La ley opina que M. Quiroga es “una persona física”. Lo cual es absurdo: lo que somos realmente, como personas, de físico tiene muy poco. Según los usos y costumbres de la profesión, soy una freelancer; lo he sido por más de 20 años. Esto suena un poco mejor, emocionante incluso. El diploma universitario que nunca llegué a enmarcar dice que soy diseñadora gráfica. Aunque el título me honra, definitivamente no limita lo que soy.

Algunos de mis clientes me consideran una artista; esto lo valoro como el honor supremo. Otros piensan (nunca me lo han dicho, pero no ha sido necesario), que soy una especie de contrincante que, por suerte para ellos, casi siempre se sale con la suya.

Soy una comunicadora interesada en una sociedad mejor.

Vivo y trabajo hace muchísimos años en la hermosa ciudad de Santo Domingo, República Dominicana.

Mi taller, lamentablemente, no huele a disolventes ni a pigmentos recién preparados. Hace muchos años que no se oye el sonido casi imperceptible del lápiz de dibujo sobre papel, ni el de la gubia sobre un bloque de madera. Nunca se escuchó el tac-tac del cincel sobre la piedra, ni el estruendo de una prensa a toda máquina. Únicamente, el teclear de día y de noche que sólo calla en los momentos en que le llega el turno al ratón, al café o a la lectura. Mi taller es una Home Office del siglo XXI. Las herramientas del oficio, una iMac con tres periféricos.

Mis clientes, en su mayoría provienen de organizaciones y proyectos de desarrollo, locales e internacionales.

Eso es todo por mi parte y por ahora. Te doy la bienvenida a mi sitio web.

· · · · · · ·

• **CONSIGNA 1**
Resume en forma de lista el párrafo de la presentación personal que empieza con "Mi taller, lamentablemente". Conserva sus datos principales.
• **CONSIGNA 2**
Cita de la presentación personal el fragmento que va desde "Mis clientes, en" hasta "mi sitio web.", ambas partes incluidas.
• **CONSIGNA 3**
Responde estas preguntas según la presentación personal:
(a) ¿Durante cuántos años ha sido freelancer M. Quiroga?
(b) ¿En qué ciudad vive y trabaja?
(c) ¿De dónde provienen la mayoría de sus clientes?

· · · · · · ·

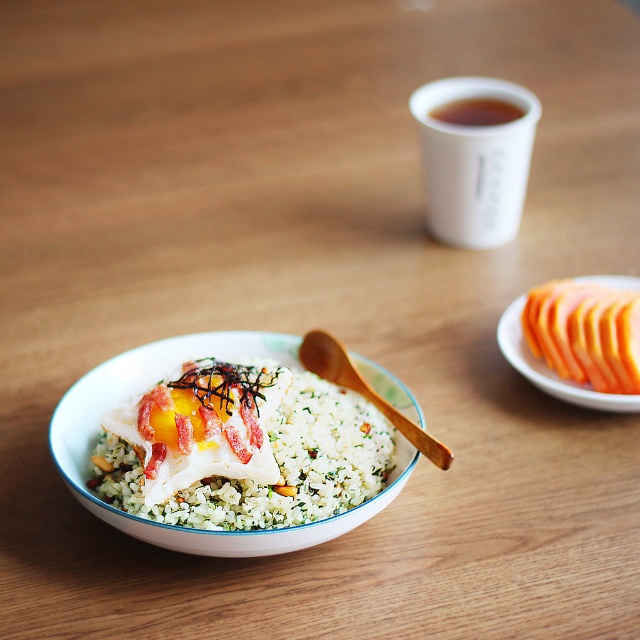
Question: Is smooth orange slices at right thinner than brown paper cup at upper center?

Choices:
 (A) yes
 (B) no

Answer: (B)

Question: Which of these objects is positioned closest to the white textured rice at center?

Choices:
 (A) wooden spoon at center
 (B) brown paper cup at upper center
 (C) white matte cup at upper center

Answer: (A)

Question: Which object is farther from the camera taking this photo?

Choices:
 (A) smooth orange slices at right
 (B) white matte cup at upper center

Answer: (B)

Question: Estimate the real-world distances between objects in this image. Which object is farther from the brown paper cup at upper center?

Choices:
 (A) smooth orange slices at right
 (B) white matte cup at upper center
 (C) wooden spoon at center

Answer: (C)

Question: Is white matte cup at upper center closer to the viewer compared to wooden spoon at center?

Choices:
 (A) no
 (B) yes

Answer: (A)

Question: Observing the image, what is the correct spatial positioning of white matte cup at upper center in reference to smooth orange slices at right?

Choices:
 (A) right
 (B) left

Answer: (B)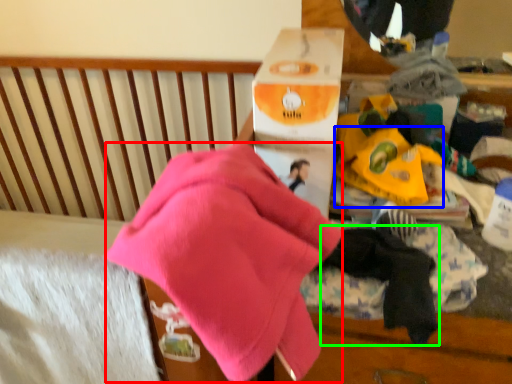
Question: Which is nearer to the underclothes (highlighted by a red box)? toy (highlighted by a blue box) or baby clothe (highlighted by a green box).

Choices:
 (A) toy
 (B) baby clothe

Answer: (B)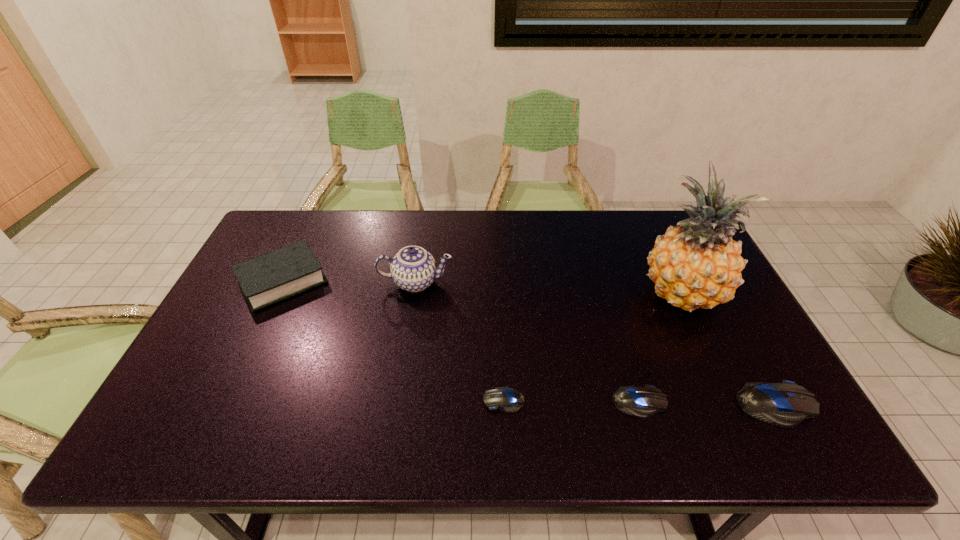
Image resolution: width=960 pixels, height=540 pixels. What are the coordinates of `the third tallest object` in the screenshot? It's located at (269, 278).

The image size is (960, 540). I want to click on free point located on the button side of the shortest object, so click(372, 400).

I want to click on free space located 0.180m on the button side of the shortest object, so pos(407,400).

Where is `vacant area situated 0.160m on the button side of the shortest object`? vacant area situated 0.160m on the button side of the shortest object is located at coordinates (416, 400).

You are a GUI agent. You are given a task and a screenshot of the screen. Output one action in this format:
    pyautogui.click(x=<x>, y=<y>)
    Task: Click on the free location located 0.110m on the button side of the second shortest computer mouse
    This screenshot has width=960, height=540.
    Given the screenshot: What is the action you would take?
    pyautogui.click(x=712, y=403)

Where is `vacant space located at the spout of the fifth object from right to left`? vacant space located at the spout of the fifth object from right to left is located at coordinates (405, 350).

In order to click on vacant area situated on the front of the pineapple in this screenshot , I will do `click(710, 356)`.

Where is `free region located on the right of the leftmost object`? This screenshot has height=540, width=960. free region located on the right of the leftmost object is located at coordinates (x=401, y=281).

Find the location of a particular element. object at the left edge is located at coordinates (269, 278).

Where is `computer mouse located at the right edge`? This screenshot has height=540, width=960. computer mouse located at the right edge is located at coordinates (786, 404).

· · · · · · ·

• **TU RESPUESTA 1**
- El taller no huele a disolventes ni a pigmentos recién preparados.
- Desde hace muchos años no se oye el lápiz de dibujo sobre papel ni la gubia sobre la madera.
- Nunca se oyó el cincel sobre la piedra ni una prensa a toda máquina.
- Solo se oye el teclear, de día y de noche. Se detiene cuando le toca el turno al ratón, al café o a la lectura.
- Es una Home Office del siglo XXI.
- Las herramientas del oficio son una iMac con tres periféricos.

• **TU RESPUESTA 2**
Mis clientes, en su mayoría provienen de organizaciones y proyectos de desarrollo, locales e internacionales.

Eso es todo por mi parte y por ahora. Te doy la bienvenida a mi sitio web.

• **TU RESPUESTA 3**
(a) Durante más de 20 años.
(b) En Santo Domingo, República Dominicana.
(c) De organizaciones y proyectos de desarrollo, locales e internacionales.